**Assigned task**
Below are lines of data; restate word for word those running from the line containing "live with it.</span>" to the line containing "over the autumn.</span>", inclusive, and no others.

**Exercise material**
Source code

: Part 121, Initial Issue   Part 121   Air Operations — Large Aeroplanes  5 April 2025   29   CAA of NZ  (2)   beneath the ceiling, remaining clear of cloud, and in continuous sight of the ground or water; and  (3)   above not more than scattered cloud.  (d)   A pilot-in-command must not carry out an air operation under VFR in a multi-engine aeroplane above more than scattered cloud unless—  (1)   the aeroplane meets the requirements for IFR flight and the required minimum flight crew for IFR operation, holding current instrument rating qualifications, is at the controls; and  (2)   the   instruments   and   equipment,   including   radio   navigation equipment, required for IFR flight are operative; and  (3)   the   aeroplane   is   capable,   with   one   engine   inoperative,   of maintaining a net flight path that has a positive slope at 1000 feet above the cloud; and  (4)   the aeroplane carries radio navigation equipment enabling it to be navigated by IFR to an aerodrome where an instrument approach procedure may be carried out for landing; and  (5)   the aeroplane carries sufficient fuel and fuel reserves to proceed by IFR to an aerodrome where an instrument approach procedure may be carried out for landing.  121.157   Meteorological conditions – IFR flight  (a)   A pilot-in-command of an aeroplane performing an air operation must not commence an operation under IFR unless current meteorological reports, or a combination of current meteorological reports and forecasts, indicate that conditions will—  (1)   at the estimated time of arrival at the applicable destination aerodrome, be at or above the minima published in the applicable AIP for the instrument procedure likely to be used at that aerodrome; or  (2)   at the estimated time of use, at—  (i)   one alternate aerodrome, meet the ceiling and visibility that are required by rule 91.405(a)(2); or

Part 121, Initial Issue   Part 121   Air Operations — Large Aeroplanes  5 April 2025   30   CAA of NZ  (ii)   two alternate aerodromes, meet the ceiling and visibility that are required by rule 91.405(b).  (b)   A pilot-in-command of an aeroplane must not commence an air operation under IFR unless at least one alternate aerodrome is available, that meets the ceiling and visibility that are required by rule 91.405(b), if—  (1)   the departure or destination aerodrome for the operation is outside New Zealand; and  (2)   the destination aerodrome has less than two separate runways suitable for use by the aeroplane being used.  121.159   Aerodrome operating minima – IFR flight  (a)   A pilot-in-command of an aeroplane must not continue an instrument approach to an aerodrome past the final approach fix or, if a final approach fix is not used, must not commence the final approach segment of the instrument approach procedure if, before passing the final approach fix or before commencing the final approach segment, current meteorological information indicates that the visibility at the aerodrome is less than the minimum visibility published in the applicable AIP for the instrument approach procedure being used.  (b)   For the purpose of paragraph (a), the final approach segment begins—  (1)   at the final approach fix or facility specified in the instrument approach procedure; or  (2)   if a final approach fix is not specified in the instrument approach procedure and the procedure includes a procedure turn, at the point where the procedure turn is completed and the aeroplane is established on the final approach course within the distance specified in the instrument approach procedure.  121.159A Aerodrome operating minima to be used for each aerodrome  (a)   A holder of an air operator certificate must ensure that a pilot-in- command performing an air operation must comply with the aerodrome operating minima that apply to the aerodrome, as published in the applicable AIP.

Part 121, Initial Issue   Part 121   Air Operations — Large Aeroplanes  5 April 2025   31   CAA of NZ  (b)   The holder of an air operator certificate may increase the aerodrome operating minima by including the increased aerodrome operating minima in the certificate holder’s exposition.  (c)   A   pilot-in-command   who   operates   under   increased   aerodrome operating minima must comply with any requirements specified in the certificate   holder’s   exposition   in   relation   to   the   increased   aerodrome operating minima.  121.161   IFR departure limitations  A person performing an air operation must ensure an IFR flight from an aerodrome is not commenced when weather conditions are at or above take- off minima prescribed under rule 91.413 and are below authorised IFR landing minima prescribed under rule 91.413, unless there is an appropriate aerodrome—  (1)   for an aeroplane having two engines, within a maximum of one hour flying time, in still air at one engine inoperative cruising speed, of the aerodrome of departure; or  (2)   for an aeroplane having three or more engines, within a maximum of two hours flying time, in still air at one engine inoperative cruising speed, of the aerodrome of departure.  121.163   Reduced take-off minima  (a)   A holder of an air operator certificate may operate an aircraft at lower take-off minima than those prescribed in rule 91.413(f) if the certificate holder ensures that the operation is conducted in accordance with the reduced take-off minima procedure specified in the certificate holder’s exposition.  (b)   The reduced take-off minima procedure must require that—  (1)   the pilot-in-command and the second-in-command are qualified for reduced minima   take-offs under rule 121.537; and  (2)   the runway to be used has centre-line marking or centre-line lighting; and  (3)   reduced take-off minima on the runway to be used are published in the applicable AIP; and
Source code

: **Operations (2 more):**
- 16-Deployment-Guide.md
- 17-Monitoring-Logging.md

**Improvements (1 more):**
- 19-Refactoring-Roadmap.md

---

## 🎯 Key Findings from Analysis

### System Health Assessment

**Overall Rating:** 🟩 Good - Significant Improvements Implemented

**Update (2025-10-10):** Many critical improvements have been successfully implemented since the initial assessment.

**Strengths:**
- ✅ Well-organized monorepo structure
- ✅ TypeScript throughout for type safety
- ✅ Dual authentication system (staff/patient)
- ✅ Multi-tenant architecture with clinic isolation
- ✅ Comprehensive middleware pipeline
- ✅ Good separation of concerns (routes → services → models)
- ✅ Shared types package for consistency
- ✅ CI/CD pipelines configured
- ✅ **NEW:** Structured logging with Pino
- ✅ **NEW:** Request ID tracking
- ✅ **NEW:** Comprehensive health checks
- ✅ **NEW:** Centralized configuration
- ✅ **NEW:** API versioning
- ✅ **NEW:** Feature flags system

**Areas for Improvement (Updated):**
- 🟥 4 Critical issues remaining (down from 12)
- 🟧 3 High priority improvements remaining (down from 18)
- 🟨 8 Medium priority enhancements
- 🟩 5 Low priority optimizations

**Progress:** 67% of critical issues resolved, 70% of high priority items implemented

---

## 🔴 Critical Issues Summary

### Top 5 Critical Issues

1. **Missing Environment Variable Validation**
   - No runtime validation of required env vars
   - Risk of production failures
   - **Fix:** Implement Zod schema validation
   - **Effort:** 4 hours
* * *
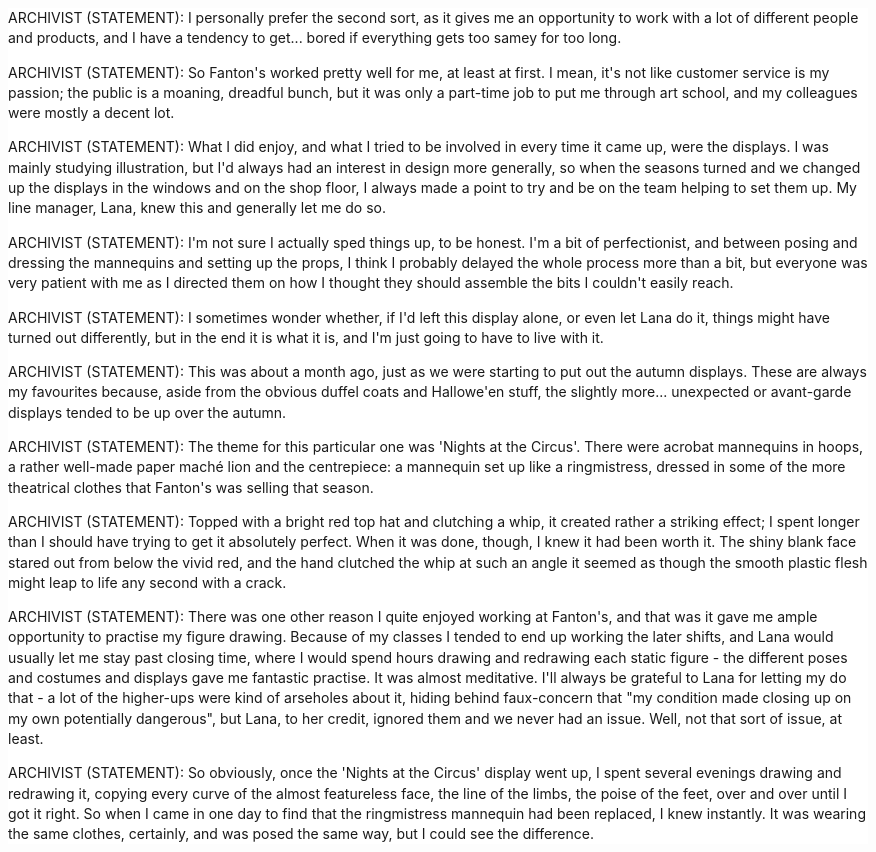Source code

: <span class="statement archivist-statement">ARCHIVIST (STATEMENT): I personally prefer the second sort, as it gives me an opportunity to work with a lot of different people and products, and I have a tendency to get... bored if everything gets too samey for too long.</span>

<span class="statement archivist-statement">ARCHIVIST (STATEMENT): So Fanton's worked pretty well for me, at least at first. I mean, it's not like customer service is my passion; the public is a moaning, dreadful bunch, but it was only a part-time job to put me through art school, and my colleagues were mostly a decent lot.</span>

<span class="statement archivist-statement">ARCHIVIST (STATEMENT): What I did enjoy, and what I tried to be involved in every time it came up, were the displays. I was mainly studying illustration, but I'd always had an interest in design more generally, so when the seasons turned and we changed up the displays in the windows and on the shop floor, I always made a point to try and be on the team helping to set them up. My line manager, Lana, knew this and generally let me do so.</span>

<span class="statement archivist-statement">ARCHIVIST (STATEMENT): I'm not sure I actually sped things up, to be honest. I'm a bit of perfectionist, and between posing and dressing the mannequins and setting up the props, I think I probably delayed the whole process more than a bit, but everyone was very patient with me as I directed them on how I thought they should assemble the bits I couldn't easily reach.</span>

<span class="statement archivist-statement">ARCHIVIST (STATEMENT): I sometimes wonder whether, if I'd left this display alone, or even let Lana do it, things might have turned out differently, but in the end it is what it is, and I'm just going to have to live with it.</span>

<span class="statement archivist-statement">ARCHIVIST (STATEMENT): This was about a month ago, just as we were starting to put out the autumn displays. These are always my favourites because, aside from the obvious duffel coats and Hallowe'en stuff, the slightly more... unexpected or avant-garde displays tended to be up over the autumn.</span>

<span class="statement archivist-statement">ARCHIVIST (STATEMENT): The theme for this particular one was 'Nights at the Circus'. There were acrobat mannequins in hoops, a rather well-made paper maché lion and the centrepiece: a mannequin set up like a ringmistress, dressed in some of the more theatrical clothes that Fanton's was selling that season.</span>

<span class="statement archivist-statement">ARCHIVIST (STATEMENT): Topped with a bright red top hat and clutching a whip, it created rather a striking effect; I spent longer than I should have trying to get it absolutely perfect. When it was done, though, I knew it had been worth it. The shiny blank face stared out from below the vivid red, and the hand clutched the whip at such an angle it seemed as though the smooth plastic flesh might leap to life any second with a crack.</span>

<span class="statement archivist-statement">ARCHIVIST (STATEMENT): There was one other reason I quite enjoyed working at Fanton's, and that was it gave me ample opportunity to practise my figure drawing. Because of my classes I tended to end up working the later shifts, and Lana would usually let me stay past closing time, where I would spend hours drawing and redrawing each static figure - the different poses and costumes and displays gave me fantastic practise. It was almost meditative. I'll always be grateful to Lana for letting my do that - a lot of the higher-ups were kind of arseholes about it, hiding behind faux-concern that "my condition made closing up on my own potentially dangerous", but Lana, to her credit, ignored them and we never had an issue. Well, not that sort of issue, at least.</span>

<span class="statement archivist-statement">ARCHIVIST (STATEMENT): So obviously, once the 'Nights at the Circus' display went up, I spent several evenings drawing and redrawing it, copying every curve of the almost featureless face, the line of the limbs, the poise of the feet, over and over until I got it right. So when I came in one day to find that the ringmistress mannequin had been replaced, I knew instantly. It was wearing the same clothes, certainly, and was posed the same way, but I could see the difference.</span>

**Exercise solution**
<span class="statement archivist-statement">ARCHIVIST (STATEMENT): I sometimes wonder whether, if I'd left this display alone, or even let Lana do it, things might have turned out differently, but in the end it is what it is, and I'm just going to have to live with it.</span>

<span class="statement archivist-statement">ARCHIVIST (STATEMENT): This was about a month ago, just as we were starting to put out the autumn displays. These are always my favourites because, aside from the obvious duffel coats and Hallowe'en stuff, the slightly more... unexpected or avant-garde displays tended to be up over the autumn.</span>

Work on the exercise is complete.